What this task involves
Beneath this line is the data. Output exactly the lines from the line with "- **Gap Analysis:**" to the line with "(Western Governors University).*", both ends included, and nothing more.

Extracted information
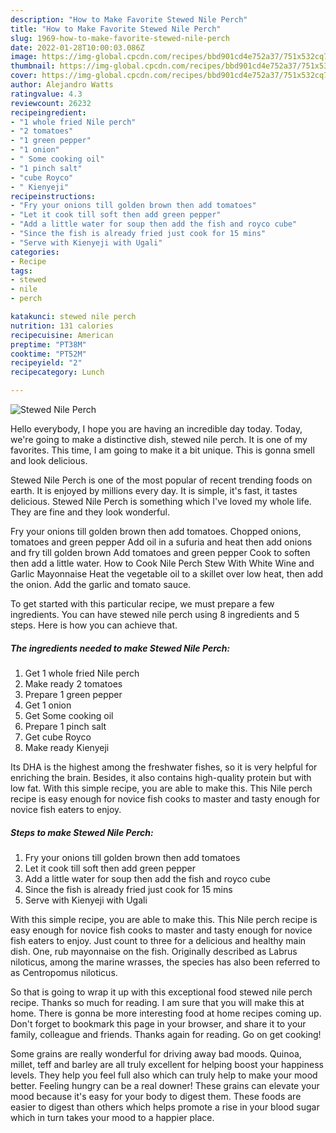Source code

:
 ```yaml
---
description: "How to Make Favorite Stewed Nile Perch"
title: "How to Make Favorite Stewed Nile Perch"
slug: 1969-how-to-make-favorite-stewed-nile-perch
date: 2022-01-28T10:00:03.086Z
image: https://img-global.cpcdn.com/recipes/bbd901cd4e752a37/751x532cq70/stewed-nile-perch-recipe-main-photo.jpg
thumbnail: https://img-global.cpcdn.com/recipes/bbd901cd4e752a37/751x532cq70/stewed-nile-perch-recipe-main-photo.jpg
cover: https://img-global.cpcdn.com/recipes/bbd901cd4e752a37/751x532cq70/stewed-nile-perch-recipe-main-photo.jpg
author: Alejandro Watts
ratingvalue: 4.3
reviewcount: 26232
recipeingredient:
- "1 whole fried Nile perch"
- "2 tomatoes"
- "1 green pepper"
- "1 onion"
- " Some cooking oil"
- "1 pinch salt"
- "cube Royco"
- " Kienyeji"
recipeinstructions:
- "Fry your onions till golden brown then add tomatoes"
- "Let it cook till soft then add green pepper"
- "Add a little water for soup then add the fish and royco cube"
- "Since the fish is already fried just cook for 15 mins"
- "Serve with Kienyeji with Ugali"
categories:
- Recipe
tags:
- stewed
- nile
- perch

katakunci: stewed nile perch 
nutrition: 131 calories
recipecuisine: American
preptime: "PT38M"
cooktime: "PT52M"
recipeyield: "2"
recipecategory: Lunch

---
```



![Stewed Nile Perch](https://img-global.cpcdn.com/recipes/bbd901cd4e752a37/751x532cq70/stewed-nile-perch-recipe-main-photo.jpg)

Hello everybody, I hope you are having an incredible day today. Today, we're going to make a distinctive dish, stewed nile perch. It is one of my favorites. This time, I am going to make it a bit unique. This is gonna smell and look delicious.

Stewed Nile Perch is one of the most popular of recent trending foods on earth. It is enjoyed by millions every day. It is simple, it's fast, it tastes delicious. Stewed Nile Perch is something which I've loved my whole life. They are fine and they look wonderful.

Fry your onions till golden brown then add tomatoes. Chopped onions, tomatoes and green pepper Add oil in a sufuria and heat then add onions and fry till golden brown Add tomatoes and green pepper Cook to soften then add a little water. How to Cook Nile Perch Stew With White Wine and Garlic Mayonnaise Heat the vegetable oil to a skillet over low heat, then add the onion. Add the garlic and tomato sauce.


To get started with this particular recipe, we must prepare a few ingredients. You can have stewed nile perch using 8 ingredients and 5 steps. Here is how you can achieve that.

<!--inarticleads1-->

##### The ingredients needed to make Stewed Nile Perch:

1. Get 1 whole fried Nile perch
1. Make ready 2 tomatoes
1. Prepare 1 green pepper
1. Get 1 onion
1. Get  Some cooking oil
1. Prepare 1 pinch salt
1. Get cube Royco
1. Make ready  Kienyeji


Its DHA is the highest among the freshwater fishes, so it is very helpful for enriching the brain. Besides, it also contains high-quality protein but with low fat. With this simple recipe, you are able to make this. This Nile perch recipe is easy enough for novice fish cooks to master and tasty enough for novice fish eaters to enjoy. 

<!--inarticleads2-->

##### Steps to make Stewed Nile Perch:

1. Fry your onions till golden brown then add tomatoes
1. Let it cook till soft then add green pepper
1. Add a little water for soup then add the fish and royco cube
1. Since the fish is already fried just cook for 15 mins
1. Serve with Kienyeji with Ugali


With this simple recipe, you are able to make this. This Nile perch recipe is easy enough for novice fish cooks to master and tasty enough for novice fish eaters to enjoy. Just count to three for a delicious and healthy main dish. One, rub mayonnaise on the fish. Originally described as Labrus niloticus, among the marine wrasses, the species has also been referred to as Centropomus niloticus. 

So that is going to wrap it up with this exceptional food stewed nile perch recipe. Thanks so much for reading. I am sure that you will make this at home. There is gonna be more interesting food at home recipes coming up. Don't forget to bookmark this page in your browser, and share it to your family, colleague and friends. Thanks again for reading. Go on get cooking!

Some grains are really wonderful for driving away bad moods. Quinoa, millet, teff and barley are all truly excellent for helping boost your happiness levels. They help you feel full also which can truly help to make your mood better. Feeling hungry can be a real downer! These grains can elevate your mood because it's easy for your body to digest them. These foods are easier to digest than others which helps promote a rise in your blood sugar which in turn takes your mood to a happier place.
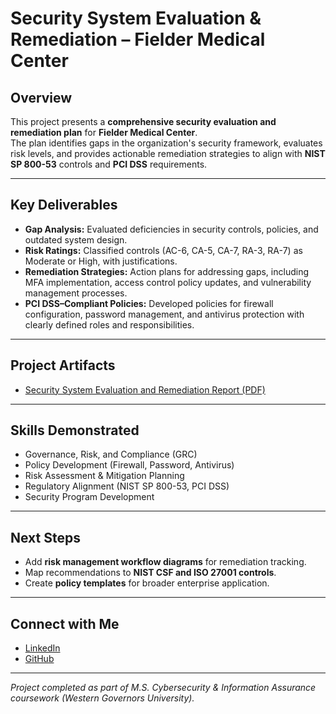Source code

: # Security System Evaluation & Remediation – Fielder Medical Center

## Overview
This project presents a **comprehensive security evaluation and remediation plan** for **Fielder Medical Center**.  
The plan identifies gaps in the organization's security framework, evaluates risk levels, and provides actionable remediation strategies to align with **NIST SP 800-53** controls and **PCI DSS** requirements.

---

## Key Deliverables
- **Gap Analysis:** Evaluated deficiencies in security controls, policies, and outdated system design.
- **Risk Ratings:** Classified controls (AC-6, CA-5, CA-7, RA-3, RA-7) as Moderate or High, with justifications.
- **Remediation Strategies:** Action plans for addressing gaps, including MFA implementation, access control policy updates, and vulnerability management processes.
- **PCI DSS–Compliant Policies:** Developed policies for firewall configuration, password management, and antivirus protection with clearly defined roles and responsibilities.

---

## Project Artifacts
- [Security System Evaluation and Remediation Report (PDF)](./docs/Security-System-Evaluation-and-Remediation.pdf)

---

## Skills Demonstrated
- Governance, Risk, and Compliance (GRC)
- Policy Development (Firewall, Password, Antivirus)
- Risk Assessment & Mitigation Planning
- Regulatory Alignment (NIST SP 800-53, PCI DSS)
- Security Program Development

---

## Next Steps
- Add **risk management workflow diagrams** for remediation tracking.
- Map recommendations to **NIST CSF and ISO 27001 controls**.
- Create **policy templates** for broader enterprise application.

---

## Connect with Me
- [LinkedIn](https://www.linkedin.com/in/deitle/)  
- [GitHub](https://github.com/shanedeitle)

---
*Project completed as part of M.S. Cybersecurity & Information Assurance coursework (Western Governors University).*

* * *

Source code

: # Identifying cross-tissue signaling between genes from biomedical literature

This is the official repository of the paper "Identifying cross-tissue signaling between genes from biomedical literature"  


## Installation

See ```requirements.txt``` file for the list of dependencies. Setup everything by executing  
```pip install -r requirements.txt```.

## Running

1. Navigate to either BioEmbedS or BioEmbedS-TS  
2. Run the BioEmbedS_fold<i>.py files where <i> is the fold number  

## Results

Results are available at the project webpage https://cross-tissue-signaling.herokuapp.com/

--

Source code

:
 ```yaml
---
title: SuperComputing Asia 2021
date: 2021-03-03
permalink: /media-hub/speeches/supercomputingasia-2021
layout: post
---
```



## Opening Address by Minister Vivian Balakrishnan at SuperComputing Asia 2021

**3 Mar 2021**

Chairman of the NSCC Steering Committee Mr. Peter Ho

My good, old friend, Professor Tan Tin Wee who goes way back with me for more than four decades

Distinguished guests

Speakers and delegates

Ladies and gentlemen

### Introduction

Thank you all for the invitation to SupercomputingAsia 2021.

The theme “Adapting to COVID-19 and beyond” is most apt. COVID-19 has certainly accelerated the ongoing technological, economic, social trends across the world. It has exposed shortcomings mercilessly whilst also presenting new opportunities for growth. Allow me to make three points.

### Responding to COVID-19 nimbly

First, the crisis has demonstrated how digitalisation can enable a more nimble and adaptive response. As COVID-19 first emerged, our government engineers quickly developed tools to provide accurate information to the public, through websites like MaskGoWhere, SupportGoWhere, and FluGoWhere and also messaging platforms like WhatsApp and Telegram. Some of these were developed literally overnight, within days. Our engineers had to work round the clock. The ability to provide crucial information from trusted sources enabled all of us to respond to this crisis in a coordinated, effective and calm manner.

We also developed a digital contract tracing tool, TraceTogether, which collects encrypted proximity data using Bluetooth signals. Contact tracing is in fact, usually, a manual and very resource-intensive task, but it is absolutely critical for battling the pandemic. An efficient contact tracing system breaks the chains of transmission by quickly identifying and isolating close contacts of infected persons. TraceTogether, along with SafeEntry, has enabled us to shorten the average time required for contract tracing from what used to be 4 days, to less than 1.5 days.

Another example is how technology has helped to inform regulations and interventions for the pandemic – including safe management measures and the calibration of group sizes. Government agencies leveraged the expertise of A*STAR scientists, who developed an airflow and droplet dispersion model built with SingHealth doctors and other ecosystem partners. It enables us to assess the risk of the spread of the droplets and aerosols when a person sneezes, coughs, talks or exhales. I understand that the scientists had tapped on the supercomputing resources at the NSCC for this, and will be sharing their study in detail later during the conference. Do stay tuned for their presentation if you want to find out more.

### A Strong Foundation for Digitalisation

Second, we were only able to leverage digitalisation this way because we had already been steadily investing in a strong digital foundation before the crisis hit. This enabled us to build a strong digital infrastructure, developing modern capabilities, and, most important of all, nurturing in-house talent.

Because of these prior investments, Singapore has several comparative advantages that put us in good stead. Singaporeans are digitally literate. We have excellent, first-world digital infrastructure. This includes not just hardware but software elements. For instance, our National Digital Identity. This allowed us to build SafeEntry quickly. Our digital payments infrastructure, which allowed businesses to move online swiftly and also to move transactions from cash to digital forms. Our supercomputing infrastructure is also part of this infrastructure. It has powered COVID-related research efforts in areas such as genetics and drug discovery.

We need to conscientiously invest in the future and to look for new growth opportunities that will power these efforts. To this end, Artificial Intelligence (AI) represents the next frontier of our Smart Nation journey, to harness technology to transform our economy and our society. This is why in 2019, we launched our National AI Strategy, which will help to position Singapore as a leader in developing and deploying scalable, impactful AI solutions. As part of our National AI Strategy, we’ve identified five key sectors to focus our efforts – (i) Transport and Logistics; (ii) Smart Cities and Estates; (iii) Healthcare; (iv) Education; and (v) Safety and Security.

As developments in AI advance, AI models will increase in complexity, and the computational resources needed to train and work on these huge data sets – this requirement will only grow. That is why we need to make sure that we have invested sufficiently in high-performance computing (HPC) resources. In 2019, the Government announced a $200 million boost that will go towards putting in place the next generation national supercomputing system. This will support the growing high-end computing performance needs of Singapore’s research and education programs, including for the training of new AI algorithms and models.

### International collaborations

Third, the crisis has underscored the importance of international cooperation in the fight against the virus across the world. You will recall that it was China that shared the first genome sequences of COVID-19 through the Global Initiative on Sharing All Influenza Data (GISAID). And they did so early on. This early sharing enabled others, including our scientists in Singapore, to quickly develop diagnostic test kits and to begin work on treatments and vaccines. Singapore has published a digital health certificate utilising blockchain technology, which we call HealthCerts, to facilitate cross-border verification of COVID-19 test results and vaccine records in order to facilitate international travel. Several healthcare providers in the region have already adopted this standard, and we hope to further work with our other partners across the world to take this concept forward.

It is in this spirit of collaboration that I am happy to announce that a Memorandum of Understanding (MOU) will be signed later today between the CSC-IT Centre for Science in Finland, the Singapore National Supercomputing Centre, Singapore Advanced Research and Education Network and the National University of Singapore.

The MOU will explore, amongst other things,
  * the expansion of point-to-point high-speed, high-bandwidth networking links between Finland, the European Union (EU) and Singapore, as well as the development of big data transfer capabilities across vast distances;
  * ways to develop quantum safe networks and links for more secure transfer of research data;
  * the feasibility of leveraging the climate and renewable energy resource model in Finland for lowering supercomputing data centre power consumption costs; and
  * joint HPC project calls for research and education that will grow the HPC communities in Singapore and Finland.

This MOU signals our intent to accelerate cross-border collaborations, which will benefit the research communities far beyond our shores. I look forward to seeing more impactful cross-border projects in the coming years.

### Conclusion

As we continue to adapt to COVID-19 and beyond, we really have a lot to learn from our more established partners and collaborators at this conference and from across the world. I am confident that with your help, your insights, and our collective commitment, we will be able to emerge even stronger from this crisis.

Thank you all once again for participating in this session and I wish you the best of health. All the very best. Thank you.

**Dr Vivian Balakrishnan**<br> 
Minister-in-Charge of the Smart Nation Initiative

Reply
- **Gap Analysis:** Evaluated deficiencies in security controls, policies, and outdated system design.
- **Risk Ratings:** Classified controls (AC-6, CA-5, CA-7, RA-3, RA-7) as Moderate or High, with justifications.
- **Remediation Strategies:** Action plans for addressing gaps, including MFA implementation, access control policy updates, and vulnerability management processes.
- **PCI DSS–Compliant Policies:** Developed policies for firewall configuration, password management, and antivirus protection with clearly defined roles and responsibilities.

---

## Project Artifacts
- [Security System Evaluation and Remediation Report (PDF)](./docs/Security-System-Evaluation-and-Remediation.pdf)

---

## Skills Demonstrated
- Governance, Risk, and Compliance (GRC)
- Policy Development (Firewall, Password, Antivirus)
- Risk Assessment & Mitigation Planning
- Regulatory Alignment (NIST SP 800-53, PCI DSS)
- Security Program Development

---

## Next Steps
- Add **risk management workflow diagrams** for remediation tracking.
- Map recommendations to **NIST CSF and ISO 27001 controls**.
- Create **policy templates** for broader enterprise application.

---

## Connect with Me
- [LinkedIn](https://www.linkedin.com/in/deitle/)  
- [GitHub](https://github.com/shanedeitle)

---
*Project completed as part of M.S. Cybersecurity & Information Assurance coursework (Western Governors University).*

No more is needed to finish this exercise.